Page MenuHomePhabricator

basestore: remove empty directories recursively during clean up
ClosedPublic

Authored by singhsrb on Nov 29 2017, 7:11 PM.

Details

Summary

The cleanup method right now does not clean up all the directories that are
empty. This leads to a situation where we can have a large number of empty
directories for the next repack which is unnecessary. This commit removes all
the empty directories in the cache directory during the clean up.

Test Plan
  • Ran all the tests.
  • Removed about 220k empty directories from the local cache. Running time of hg repack --incremental went from 3-4s every time to around 5s for the first time (because of deleting the empty directories) and ~200 milliseconds every subsequent time. Note that there was nothing to repack during the repack operation.

Diff Detail

Repository
rFBHGX Facebook Mercurial Extensions
Lint
Automatic diff as part of commit; lint not applicable.
Unit
Automatic diff as part of commit; unit tests not applicable.

Event Timeline

singhsrb created this revision.Nov 29 2017, 7:11 PM
Herald added a reviewer: Restricted Project. · View Herald TranscriptNov 29 2017, 7:11 PM
singhsrb edited the summary of this revision. (Show Details)Nov 29 2017, 7:15 PM
singhsrb edited the test plan for this revision. (Show Details)Nov 29 2017, 7:25 PM
singhsrb edited the test plan for this revision. (Show Details)Nov 29 2017, 7:28 PM
quark requested changes to this revision.Nov 29 2017, 8:33 PM
quark added a subscriber: quark.
quark added inline comments.
remotefilelog/repack.py
687–694 ↗(On Diff #3986)

isdir is a syscall. Instead of testing if root is a directory or not first (which is also subject to file system race condition - someone could replace that directory with a file really quickly), just call rmdir and handle its exception.

This revision now requires changes to proceed.Nov 29 2017, 8:33 PM
singhsrb updated this revision to Diff 3994.Nov 29 2017, 8:54 PM
singhsrb marked an inline comment as done.Nov 29 2017, 8:54 PM
singhsrb added inline comments.
remotefilelog/repack.py
687–694 ↗(On Diff #3986)

Nice observation! I have fixed that.

quark added a comment.EditedNov 29 2017, 9:27 PM

It still feels weird that both cleanup and _removeemptydirectories have os.listdir. Could it be recursive? Besides, I think there is no need to test true/false before calling rmdir since filesystem is racy.
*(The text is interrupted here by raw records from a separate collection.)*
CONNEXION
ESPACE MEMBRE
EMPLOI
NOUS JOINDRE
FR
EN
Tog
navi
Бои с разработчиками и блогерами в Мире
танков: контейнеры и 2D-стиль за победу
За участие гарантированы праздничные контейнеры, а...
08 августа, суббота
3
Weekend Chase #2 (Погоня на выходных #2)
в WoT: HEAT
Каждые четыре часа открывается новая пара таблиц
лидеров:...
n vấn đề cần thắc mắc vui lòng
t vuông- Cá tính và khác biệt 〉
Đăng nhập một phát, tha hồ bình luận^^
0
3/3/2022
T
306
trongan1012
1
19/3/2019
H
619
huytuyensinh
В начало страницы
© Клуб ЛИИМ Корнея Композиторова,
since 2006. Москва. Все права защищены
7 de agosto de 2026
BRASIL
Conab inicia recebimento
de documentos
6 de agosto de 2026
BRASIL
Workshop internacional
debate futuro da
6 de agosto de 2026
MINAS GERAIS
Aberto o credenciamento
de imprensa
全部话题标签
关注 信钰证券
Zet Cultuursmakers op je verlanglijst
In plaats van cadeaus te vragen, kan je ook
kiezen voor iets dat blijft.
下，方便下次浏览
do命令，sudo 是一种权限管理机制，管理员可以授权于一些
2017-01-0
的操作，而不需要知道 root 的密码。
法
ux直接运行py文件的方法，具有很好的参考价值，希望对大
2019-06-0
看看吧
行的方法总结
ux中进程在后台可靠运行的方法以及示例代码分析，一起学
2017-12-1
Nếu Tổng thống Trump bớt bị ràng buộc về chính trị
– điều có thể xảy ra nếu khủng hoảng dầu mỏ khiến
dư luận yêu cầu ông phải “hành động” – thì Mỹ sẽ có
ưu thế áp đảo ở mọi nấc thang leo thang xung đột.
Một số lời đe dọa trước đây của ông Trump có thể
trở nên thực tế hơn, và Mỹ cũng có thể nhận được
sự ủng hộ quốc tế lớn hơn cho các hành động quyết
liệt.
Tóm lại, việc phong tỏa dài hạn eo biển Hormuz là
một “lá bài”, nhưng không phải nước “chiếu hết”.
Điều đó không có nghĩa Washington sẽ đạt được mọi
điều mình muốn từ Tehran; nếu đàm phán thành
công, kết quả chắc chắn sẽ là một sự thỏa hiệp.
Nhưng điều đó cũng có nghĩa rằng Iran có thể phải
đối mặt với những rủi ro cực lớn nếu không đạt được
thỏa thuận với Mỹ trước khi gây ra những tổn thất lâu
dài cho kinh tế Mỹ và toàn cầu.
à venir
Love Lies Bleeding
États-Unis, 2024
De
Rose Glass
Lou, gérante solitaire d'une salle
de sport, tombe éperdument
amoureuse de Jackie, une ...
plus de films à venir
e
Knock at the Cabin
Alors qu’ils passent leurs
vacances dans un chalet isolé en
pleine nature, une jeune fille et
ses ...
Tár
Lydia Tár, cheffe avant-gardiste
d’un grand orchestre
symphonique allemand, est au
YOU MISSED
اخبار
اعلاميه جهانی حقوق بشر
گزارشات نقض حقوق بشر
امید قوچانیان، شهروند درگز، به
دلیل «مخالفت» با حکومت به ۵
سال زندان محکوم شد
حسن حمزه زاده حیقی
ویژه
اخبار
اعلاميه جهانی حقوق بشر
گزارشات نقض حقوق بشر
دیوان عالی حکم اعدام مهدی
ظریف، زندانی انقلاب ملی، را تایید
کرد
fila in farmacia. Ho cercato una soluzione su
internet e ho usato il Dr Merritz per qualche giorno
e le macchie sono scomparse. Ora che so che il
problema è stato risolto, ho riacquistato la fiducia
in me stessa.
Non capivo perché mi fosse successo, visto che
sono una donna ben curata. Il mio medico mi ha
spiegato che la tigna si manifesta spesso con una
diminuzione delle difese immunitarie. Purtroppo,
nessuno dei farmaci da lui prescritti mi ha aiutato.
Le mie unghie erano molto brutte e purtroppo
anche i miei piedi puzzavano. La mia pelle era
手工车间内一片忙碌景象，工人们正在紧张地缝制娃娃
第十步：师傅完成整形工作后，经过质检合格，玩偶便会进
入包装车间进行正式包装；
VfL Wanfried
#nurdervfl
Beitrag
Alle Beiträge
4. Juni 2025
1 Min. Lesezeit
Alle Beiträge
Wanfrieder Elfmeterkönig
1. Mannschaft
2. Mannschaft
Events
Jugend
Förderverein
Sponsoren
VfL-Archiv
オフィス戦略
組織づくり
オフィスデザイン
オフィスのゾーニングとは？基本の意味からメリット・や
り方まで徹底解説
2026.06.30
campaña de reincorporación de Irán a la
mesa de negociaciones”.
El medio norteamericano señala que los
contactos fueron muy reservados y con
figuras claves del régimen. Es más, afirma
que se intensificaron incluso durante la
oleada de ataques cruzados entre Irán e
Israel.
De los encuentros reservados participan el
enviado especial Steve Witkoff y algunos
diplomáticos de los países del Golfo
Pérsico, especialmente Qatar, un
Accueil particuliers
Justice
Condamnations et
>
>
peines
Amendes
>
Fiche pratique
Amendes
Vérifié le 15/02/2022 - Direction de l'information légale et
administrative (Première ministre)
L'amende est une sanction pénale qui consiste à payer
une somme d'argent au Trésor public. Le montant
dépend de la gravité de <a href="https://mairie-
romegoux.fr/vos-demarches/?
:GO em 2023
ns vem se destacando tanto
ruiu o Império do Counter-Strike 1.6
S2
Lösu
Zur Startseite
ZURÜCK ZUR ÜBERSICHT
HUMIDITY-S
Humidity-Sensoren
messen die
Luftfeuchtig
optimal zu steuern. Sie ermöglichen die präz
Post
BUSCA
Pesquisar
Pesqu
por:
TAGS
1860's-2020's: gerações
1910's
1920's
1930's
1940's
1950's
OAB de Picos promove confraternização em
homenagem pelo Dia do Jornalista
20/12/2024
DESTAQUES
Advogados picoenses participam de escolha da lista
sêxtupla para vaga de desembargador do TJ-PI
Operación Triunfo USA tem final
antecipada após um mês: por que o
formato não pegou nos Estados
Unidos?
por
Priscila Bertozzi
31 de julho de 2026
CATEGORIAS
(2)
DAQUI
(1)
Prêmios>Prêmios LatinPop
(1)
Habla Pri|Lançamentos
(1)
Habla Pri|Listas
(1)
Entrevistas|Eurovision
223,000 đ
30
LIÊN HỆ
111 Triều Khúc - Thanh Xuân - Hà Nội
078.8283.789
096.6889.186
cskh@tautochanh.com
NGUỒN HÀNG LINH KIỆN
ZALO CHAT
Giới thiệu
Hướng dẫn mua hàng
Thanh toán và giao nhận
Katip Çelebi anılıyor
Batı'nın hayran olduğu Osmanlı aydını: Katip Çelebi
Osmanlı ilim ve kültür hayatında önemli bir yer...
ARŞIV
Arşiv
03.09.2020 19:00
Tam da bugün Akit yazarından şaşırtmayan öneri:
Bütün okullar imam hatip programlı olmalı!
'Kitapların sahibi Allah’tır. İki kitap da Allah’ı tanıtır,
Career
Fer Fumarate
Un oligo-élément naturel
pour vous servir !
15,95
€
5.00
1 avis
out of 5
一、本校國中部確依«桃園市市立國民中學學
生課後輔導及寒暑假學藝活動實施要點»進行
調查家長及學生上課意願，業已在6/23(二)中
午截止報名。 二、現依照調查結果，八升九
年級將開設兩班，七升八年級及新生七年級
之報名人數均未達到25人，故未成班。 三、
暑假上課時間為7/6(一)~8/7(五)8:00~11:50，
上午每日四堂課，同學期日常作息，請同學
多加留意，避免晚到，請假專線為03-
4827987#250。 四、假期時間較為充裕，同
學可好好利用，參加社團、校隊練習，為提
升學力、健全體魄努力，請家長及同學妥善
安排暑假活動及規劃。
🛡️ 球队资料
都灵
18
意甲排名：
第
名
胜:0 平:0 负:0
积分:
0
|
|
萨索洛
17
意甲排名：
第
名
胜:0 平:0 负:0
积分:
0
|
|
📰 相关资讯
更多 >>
osutil = mercurial.policy.importmod('osutil')

def tryrmdir(path):
    try:
        os.rmdir(path)
    except OSError:
        pass

def removeemptydirs(path):
    # osutil.listdir returns stat information which saves some rmdir/listdir syscalls.
    for name, mode in osutil.listdir(path):
        if stat.S_ISDIR(mode):
            removeemptydirs(os.path.join(path, name))
    tryrmdir(path)
singhsrb marked an inline comment as done.Nov 30 2017, 1:57 PM
singhsrb retitled this revision from repack: remove empty directories recursively during clean up to basestore: remove empty directories recursively during clean up.
singhsrb updated this revision to Diff 4014.

@quark I think I have addressed most of your concerns. Also, the earlier code was potentially trying to remove empty directories from the whole cache. So, I have changed it a bit to only care for the repository in consideration.

quark accepted this revision.Nov 30 2017, 6:20 PM
This revision is now accepted and ready to land.Nov 30 2017, 6:20 PM
This revision was automatically updated to reflect the committed changes.